> WHAT YOU SHOULD DO
Retype the material exactly, ending with the line containing "left elbow: (390, 388)".

_ _ _ _ _ _ _

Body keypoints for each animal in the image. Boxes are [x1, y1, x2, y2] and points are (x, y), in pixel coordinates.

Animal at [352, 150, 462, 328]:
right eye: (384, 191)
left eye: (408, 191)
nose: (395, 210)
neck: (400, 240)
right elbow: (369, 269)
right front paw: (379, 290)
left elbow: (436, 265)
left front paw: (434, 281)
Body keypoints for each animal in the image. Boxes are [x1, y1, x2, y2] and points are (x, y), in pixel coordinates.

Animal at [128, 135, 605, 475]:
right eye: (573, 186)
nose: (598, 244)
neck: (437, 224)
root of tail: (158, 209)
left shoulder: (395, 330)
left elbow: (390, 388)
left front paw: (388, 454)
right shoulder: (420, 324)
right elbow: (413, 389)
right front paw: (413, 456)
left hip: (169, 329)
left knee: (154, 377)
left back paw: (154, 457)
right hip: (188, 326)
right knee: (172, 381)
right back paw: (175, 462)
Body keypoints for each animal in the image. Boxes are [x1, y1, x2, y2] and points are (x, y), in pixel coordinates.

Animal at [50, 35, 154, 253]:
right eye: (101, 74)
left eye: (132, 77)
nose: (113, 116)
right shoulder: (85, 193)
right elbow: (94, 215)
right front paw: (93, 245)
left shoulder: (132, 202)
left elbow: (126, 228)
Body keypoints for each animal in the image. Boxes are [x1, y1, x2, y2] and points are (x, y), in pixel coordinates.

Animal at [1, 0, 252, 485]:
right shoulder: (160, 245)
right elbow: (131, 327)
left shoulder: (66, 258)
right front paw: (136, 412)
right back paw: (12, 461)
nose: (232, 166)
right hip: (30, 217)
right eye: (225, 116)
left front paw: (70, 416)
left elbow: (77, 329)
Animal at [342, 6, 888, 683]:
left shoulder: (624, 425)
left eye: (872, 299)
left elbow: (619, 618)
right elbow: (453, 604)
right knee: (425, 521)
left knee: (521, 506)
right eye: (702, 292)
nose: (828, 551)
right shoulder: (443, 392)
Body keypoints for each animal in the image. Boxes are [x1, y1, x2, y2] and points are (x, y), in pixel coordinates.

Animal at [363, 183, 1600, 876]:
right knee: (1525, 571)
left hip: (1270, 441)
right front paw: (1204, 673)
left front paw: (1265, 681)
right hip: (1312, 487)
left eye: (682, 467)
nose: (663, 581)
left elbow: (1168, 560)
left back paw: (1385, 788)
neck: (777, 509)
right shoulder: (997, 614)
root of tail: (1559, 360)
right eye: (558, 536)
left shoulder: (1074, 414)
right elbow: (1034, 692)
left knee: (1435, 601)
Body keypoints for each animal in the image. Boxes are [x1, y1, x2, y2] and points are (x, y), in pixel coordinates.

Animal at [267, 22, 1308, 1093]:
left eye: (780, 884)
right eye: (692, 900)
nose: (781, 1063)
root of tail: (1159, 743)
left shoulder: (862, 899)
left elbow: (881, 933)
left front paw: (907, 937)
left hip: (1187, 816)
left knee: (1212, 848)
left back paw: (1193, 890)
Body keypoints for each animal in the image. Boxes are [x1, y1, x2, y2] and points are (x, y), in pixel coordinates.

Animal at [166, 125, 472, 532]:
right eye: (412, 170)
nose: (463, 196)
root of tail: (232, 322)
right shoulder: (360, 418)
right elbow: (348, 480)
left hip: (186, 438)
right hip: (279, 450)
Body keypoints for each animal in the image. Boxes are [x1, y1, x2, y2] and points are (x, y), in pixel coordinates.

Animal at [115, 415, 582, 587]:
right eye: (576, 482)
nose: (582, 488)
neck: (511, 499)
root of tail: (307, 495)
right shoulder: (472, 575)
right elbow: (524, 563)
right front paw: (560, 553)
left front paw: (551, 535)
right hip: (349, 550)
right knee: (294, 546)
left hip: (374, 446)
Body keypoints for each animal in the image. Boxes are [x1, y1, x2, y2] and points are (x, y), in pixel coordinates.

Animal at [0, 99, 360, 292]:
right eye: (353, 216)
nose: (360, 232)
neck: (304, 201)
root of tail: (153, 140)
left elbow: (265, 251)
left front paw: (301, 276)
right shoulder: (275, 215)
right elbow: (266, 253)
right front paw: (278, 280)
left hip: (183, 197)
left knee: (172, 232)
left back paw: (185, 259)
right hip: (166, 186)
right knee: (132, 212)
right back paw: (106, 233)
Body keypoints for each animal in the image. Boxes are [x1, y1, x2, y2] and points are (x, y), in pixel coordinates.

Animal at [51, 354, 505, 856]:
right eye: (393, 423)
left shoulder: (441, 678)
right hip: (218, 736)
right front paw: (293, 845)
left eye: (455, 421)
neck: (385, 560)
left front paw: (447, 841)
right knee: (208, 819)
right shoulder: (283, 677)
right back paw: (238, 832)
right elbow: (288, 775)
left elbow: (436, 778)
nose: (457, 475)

_ _ _ _ _ _ _

> TASK ANSWER
Body keypoints for each animal in the image. Boxes are [x1, y1, x2, y2] and points are (x, y), in pixel coordinates.

Animal at [352, 150, 462, 328]:
right eye: (384, 191)
left eye: (408, 191)
nose: (395, 210)
neck: (400, 240)
right elbow: (369, 269)
right front paw: (379, 290)
left elbow: (436, 265)
left front paw: (434, 281)
Body keypoints for each animal in the image. Boxes are [x1, y1, x2, y2] and points are (x, y), in pixel coordinates.

Animal at [128, 135, 605, 475]:
right eye: (573, 186)
nose: (598, 244)
neck: (437, 224)
root of tail: (158, 209)
left shoulder: (395, 330)
left elbow: (390, 388)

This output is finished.